Petron records net income of ₧3.87 billion in January-June


Petron Corp. ended the first semester with a net income of P3.87 billion, a turnaround from the P14.24-billion net loss it incurred a year ago, due to the rebound in oil demand.

Of the amount, P2.14 billion was registered in the second quarter.

Oil prices steadily rose in the first semester with Dubai crude averaging $72 per barrel in June, up 44 percent from its December 2020 level. The bullish market was driven by the conservative stance of major oil producers in supply management, boosted by optimistic market sentiments with the global vaccination rollouts and gradual reopening of economies, Petron said in a statement.

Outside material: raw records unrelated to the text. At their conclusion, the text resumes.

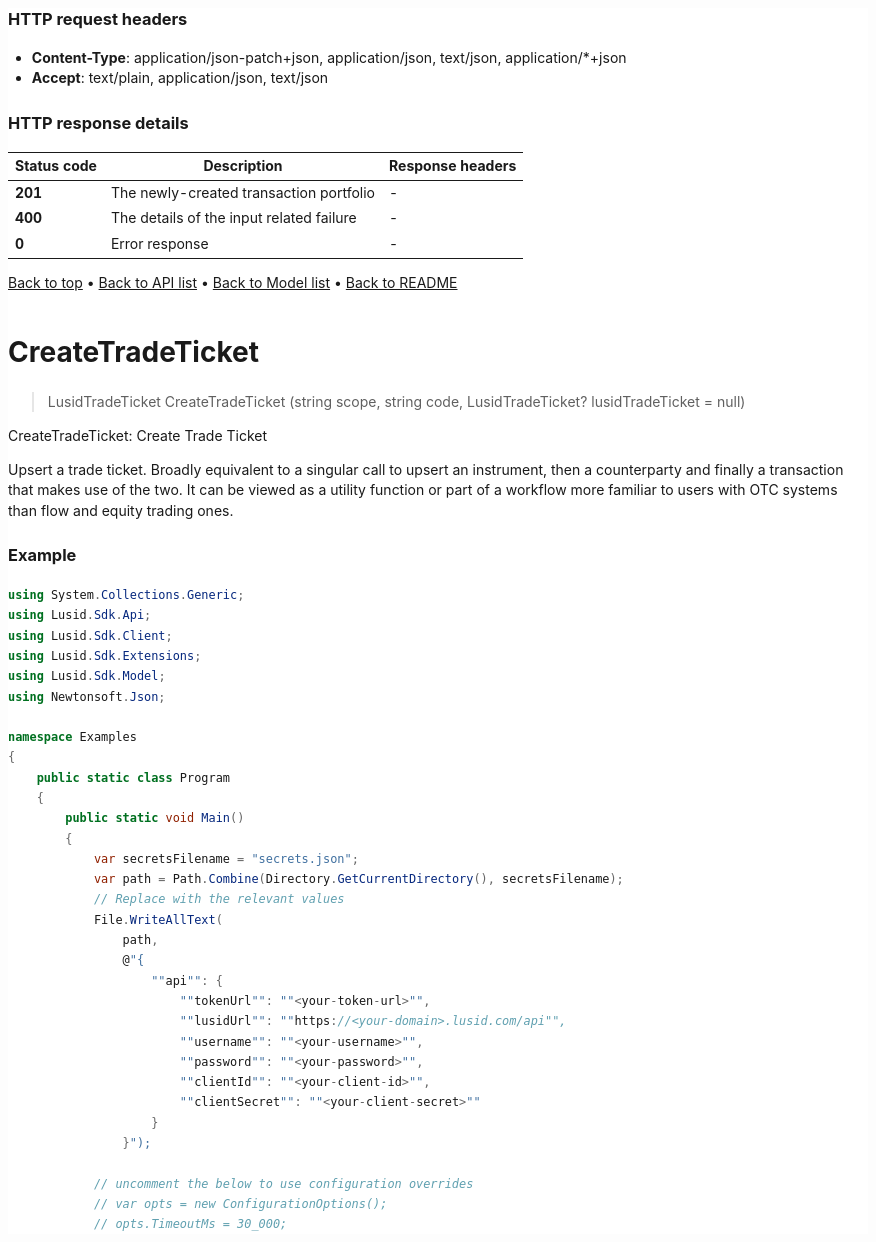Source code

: ### HTTP request headers

 - **Content-Type**: application/json-patch+json, application/json, text/json, application/*+json
 - **Accept**: text/plain, application/json, text/json


### HTTP response details
| Status code | Description | Response headers |
|-------------|-------------|------------------|
| **201** | The newly-created transaction portfolio |  -  |
| **400** | The details of the input related failure |  -  |
| **0** | Error response |  -  |

[Back to top](#) &#8226; [Back to API list](../README.md#documentation-for-api-endpoints) &#8226; [Back to Model list](../README.md#documentation-for-models) &#8226; [Back to README](../README.md)

<a id="createtradeticket"></a>
# **CreateTradeTicket**
> LusidTradeTicket CreateTradeTicket (string scope, string code, LusidTradeTicket? lusidTradeTicket = null)

CreateTradeTicket: Create Trade Ticket

Upsert a trade ticket. Broadly equivalent to a singular call to upsert an instrument, then a counterparty and finally  a transaction that makes use of the two. It can be viewed as a utility function or part of a workflow more familiar to users  with OTC systems than flow and equity trading ones.

### Example
```csharp
using System.Collections.Generic;
using Lusid.Sdk.Api;
using Lusid.Sdk.Client;
using Lusid.Sdk.Extensions;
using Lusid.Sdk.Model;
using Newtonsoft.Json;

namespace Examples
{
    public static class Program
    {
        public static void Main()
        {
            var secretsFilename = "secrets.json";
            var path = Path.Combine(Directory.GetCurrentDirectory(), secretsFilename);
            // Replace with the relevant values
            File.WriteAllText(
                path, 
                @"{
                    ""api"": {
                        ""tokenUrl"": ""<your-token-url>"",
                        ""lusidUrl"": ""https://<your-domain>.lusid.com/api"",
                        ""username"": ""<your-username>"",
                        ""password"": ""<your-password>"",
                        ""clientId"": ""<your-client-id>"",
                        ""clientSecret"": ""<your-client-secret>""
                    }
                }");

            // uncomment the below to use configuration overrides
            // var opts = new ConfigurationOptions();
            // opts.TimeoutMs = 30_000;

```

With the continued recovery in prices, consolidated revenues of Petron’s Philippine and Malaysian operations went up 14 percent to P174.13 billion from last year’s P152.36 billion despite lower sales volume.

Sales volume was 7 percent lower versus the same period last year as the market continues to reel from the impact of the pandemic. However, the slowdown in sales to industrial accounts was partially offset by the gradual improvement in the retail segment. Local sales in the service stations climbed by about 12 percent while volumes for lubes significantly improved by nearly 50 percent.

Petron’s operating income reached P8.95 billion, a reversal from the P14.54-billion loss it recorded a year ago.

The country’s remaining refining company also cited petrochemical prices and savings on operating expenses and financing costs as factors that led to its rebound.

“Though we continue to face some challenges, we have seen tremendous progress this year. The increase in demand and continued improvement in international prices indicate that we are slowly but surely regaining lost ground as an industry,” said Petron President and CEO Ramon Ang.

He hopes the company will be able to sustain its improved performance as refinery operations resumed last June 1.

“Our financial performance in Petron, due in no small part to our recovery efforts and prudent use of resources, is proving to be a complete turnaround from last year which we hope to sustain as we continue to move past the pandemic slump,” said Ang.

Petron temporarily closed down its 180,000-barrels per day refinery in May 2020 and reopened in October. It again ceased refinery operations last February 10.

Following its approval as a registered-enterprise last December, the Petron Bataan Refinery has started to transition into AFAB (Authority of the Freeport Area of Bataan) and has also begun to avail of fiscal incentives from operating in a freeport zone.

Petron has set aside P11 billion for its 2021 capital expenditures (capex), higher than the P8.5 billion it allocated last year. The amount covers its on-going construction of steam generator plants, strategic retail network expansion, and maintenance requirements. Petron has put up 14 new stations in the first quarter with plans to build more for the rest of the year.

This year’s capex will be financed by a combination of internal cash generation and external financing sources.